The code below is an example of defining new entity types, Customer and Product, by extending the BaseModel class from Pydantic:

1from pydantic import BaseModel, Field
2
3class Customer(BaseModel):
4 """A customer of the service"""
5 name: str | None = Field(..., description="The name of the customer")
6 email: str | None = Field(..., description="The email address of the customer")
7 subscription_tier: str | None = Field(..., description="The customer's subscription level")
8
9
10class Product(BaseModel):
11 """A product or service offering"""
12 price: float | None = Field(..., description="The price of the product or service")
13 category: str | None = Field(..., description="The category of the product")

Adding Data with Entities

Now when you add episodes to your graph, you can pass in a dictionary of the Pydantic models you created above - this will ensure that new nodes are classified into one of the provided types (or none of the provided types) and the attributes of that type are automatically populated:

1entity_types = {"Customer": Customer, "Product": Product}
2
3await client.add_episode(
4 name='Message',
5 episode_body="New customer John ([email protected]) signed up for premium tier and purchased our Analytics Pro product ($199.99) from the Software category." ,
6 reference_time=datetime.now(),
7 source_description='Support Ticket Log',
8 group_id=group_id,
9 entity_types=entity_types,
10 )

Results

When you provide custom entity types, Graphiti will:

  • Extract entities and classify them according to your defined types
  • Identify and populate the provided attributes of each type

This will affect the node.labels and node.attributes fields of the extracted nodes:

1# Example Customer Node Attributes
2{
3 ...
4 "labels": ["Entity","Customer"],
5 "attributes": {
6 "name": "John",
7 "email": "[email protected]",
8 "subscription_tier": "premium",
9 }
10}
11
12# Example Product Node Attributes
13{
14 ...
15 "labels": ["Entity", "Product"],
16 "attributes": {
17 "price": 199.99,
18 "category": "Software",
19 }
20}

Schema Evolution

Your knowledge graph’s schema can evolve over time as your needs change. You can update entity types by adding new attributes to existing types without breaking existing nodes. When you add new attributes, existing nodes will preserve their original attributes while supporting the new ones for future updates. This flexible approach allows your knowledge graph to grow and adapt while maintaining backward compatibility with historical data.

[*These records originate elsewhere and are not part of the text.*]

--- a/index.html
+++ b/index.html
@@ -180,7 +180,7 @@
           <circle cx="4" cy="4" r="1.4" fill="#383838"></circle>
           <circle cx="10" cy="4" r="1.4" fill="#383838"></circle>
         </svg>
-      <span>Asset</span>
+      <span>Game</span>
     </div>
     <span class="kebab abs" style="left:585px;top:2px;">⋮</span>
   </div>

For example, if you initially defined a “Customer” type with basic attributes like name and email, you could later add attributes like “loyalty_tier” or “acquisition_channel” without needing to modify or migrate existing customer nodes in your graph.

Best Practices

When extracting attributes, maintain consistent naming conventions across related entity types and include a clear and thorough description of each attribute.

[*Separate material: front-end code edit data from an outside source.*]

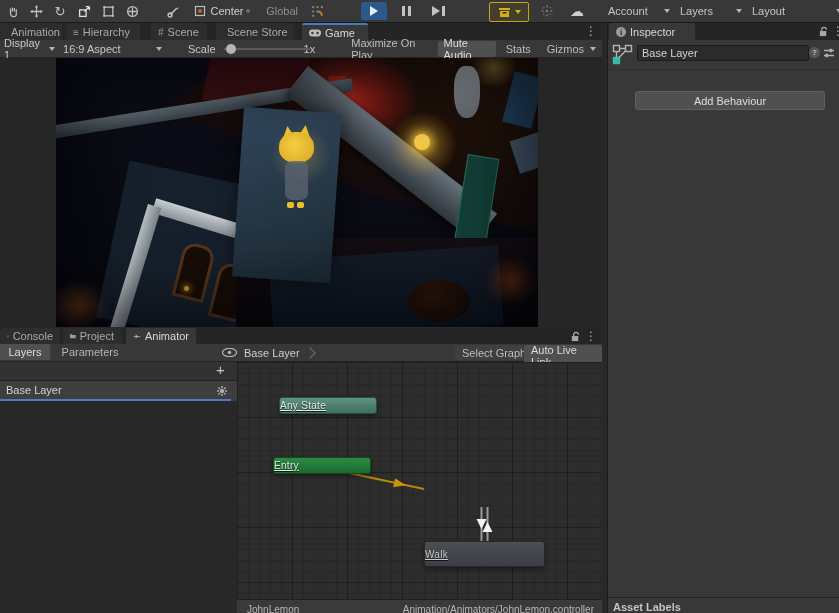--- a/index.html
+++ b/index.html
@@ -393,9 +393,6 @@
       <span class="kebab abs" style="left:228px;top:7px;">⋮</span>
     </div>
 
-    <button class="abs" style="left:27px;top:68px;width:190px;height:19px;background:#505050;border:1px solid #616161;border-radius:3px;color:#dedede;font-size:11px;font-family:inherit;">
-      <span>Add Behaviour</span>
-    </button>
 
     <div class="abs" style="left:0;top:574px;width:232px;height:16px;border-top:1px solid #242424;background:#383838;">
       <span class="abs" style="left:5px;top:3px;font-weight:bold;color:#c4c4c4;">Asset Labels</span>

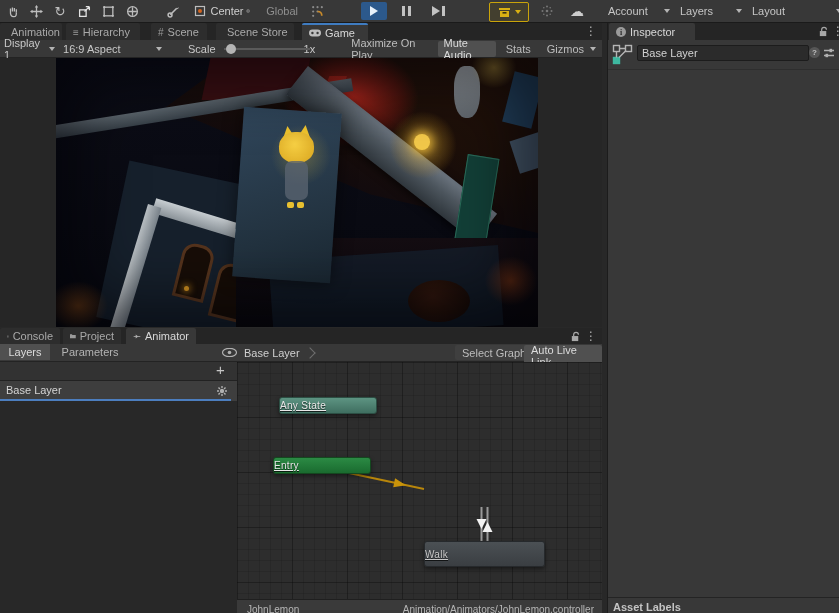--- a/index.html
+++ b/index.html
@@ -14,8 +14,8 @@
   .tab.active{background:#383838;color:#d8d8d8;}
   .tab.focus{border-top:2px solid #3f7cc1;height:16px;}
   .kebab{color:#b0b0b0;font-family:"DejaVu Sans",sans-serif;font-size:12px;line-height:12px;}
-  .node{position:absolute;border-radius:3px;display:flex;align-items:center;justify-content:flex-start;
-        font-size:10px;color:#e8e8e8;text-shadow:0 1px 1px rgba(0,0,0,.7);box-shadow:0 2px 4px rgba(0,0,0,.45);letter-spacing:.3px;text-decoration:underline;}
+  .node{position:absolute;border-radius:3px;display:flex;align-items:center;justify-content:center;
+        font-size:13px;color:#e8e8e8;text-shadow:0 1px 1px rgba(0,0,0,.7);box-shadow:0 2px 4px rgba(0,0,0,.45);letter-spacing:.3px;}
   .toolbtn{position:absolute;top:2px;height:18px;display:flex;align-items:center;justify-content:center;border-radius:2px;}
   svg{display:block;}
   .glabel{color:#c6c6c6;}

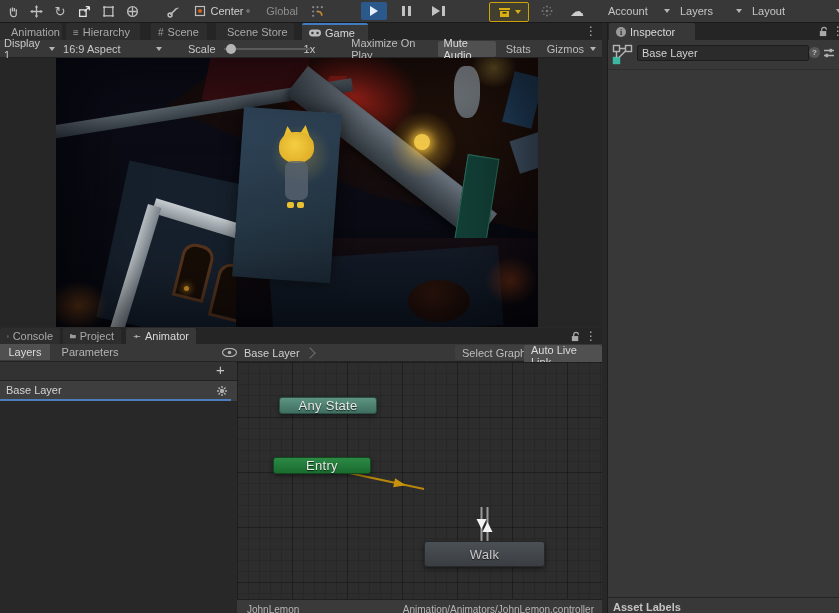--- a/index.html
+++ b/index.html
@@ -349,7 +349,7 @@
     <div class="node" style="left:42px;top:35px;width:96px;height:15px;background:linear-gradient(#5d9482,#3f6e60);border:1px solid #2c4f44;">
       <span>Any State</span>
     </div>
-    <div class="node" style="left:36px;top:95px;width:96px;height:15px;background:linear-gradient(#2b8a44,#1a6b2f);border:1px solid #14481f;">
+    <div class="node" style="left:26px;top:95px;width:96px;height:15px;background:linear-gradient(#2b8a44,#1a6b2f);border:1px solid #14481f;">
       <span>Entry</span>
     </div>
     <div class="node" style="left:187px;top:179px;width:119px;height:24px;background:linear-gradient(#4b5054,#3a3e42);border:1px solid #26292c;color:#c9c9c9;">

Additionally, attributes should be broken down into their smallest meaningful units rather than storing compound information.

Instead of:

1class Employment(BaseModel):
2 """User's current employment"""
3 employment: str | None = Field(..., description="Employment details")

Use:

1class Employment(BaseModel):
2 """User's current employment"""
3 role: str | None = Field(..., description="Job title")
4 employer: str | None = Field(..., description="Employer name")
5 ...

Migration Guide

If you’re upgrading from a previous version of Graphiti:

  • You can add entity types to new episodes, even if existing episodes in the graph did not have entity types. Existing nodes will continue to work without being classified.
  • To add types to previously ingested data, you need to re-ingest it with entity types set into a new graph.